Posteriormente, no dia 11 do mesmo mês, uma ordem de congelamento de bens de
pessoas e empresas relacionadas às potências elegíveis foi emitida. As atividades
econômicas dos imigrantes ficaram severamente restritas e fortaleceu-se a
interferência do governo nas cooperativas e empresas.
O número de viajantes caiu drasticamente, mas alguns transeuntes foram
levados a depor, sob acusação de espionagem. Outras pessoas foram detidas
somente por trocar saudações em japonês com algum conhecido, na rua. Mosei
Yabiku foi denunciado por um brasileiro e submetido a investigação domiciliar
sob comando do delegado de polícia local. Após ter seus livros e revistas em japonês,
e até mesmo uma mala-canastra de vime que fora trazida do Japão, levados pelos
policiais, ele também foi preso. Na ocasião, Eiko Kadekawa e Kikei Kakinohana
também estavam juntos.
Em diversas regiões de todo o Brasil, as pessoas optaram por dar continuidade
às aulas de japonês, clandestinamente. Os lugares descobertos eram invadidos
por oficiais armados que confiscavam todos os tipos de livros, apostilas e
materiais de estudo, além de levarem os professores ou responsáveis presos,
como prova. Um desses acontecimentos foi fielmente retratado na colônia
Ceroula, em Campo Grande, Mato Grosso do Sul. Oficiais empunhando armamentos
pesados como metralhadoras invadiram uma escola japonesa em 17 de março de
1942, e levaram como presos os líderes da comunidade local e todas as pessoas
relacionados à escola. Em 20 de agosto do mesmo ano, um grupo de estudantes
alucinados invadiu e incendiou a casa de Koki Oshiro, líder da Associação
Okinawa. Oshiro teve sua propriedade totalmente destruída no meio da noite. Todos
esses incidentes eram resultantes da revolta dos brasileiros contra os
japoneses que criticavam o povo brasileiro como “povo inimigo”. Essa crítica
vinha da fé cega dos japoneses, esta alimentada por falsas notícias que
recebiam clandestinamente (DaiHon’ei Happyou – ver p. 201).
Ainda em agosto, na região de Antonina, Paranaguá, estado do Paraná,
onde residiam mais de 30 famílias de alemães e japoneses, muitos tiveram suas
casas saqueadas e as mulheres e filhas violentadas por grupos extremamente hostis
aos povos dos países do eixo. Também na periferia de Belo Horizonte, uma
família de lavradores teve a casa totalmente saqueada, incendiada e a plantação
inteiramente devastada.
No mesmo período, militares armados entraram nas casas de japoneses da
colônia Acará, assentamento próximo à foz do Rio Amazonas, levando todas as
publicações em japonês. Os brasileiros antijaponeses, principalmente os
estudantes, passaram a invadir as casas de japoneses, destruindo, incendiando
tudo. Aproveitando-se da repressão do governo Vargas, o violento movimento
antinipônico alastrou-se pelo país inteiro.

* **Tarefas a realizar**:
1/ Extraia do texto sobre os imigrantes japoneses o trecho que se inicia com as palavras que contêm "No mesmo período, militares" e se encerra em "pelo país inteiro.".
2/ Segundo o texto sobre os imigrantes japoneses, em que data oficiais armados invadiram uma escola japonesa na colônia Ceroula?
3/ Como fica em inglês esta frase do texto sobre os imigrantes japoneses: "Oshiro teve sua propriedade totalmente destruída no meio da noite."?
Os dados não têm nenhuma relação com isto.

* **Extrato de dados**:
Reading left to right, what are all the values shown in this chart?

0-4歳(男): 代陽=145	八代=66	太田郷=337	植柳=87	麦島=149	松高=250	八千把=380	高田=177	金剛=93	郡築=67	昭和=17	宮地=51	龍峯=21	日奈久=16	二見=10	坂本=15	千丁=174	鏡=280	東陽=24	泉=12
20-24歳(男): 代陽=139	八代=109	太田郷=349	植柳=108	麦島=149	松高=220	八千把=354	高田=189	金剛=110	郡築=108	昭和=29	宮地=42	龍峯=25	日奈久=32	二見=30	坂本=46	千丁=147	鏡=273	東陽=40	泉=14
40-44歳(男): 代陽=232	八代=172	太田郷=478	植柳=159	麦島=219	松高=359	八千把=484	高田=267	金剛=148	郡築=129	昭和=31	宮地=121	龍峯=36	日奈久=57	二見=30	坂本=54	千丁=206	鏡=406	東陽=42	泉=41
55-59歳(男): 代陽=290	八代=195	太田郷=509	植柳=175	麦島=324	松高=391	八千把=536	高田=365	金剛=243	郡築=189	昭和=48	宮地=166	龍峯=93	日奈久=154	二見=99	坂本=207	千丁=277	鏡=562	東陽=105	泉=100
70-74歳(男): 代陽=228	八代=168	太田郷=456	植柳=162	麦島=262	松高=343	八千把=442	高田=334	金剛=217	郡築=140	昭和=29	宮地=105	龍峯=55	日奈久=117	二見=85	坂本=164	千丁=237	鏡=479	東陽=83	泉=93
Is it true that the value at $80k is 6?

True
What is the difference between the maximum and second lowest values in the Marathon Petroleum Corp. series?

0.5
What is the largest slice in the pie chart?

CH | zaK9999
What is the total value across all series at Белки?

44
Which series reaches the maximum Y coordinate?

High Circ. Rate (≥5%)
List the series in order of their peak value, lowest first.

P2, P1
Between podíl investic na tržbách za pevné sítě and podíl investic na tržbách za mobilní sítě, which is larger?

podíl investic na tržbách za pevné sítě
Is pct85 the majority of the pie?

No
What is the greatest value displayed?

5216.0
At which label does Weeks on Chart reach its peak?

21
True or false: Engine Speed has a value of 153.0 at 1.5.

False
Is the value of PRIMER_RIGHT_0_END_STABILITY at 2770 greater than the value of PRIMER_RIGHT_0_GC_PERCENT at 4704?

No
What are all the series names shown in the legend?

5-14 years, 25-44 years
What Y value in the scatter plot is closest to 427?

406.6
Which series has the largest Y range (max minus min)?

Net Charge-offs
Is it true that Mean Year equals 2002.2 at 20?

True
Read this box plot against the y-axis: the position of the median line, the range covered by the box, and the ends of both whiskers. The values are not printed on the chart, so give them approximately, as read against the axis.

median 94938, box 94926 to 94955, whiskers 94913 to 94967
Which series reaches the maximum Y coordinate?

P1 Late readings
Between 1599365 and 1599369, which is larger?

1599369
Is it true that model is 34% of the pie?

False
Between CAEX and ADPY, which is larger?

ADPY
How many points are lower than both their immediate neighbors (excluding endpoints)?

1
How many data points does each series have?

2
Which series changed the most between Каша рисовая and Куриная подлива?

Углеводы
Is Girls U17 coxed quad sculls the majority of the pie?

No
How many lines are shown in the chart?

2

* **Soluções dos problemas**:
1/
No mesmo período, militares armados entraram nas casas de japoneses da
colônia Acará, assentamento próximo à foz do Rio Amazonas, levando todas as
publicações em japonês. Os brasileiros antijaponeses, principalmente os
estudantes, passaram a invadir as casas de japoneses, destruindo, incendiando
tudo. Aproveitando-se da repressão do governo Vargas, o violento movimento
antinipônico alastrou-se pelo país inteiro.

2/ Em 17 de março de 1942.

3/ Oshiro had his property completely destroyed in the middle of the night.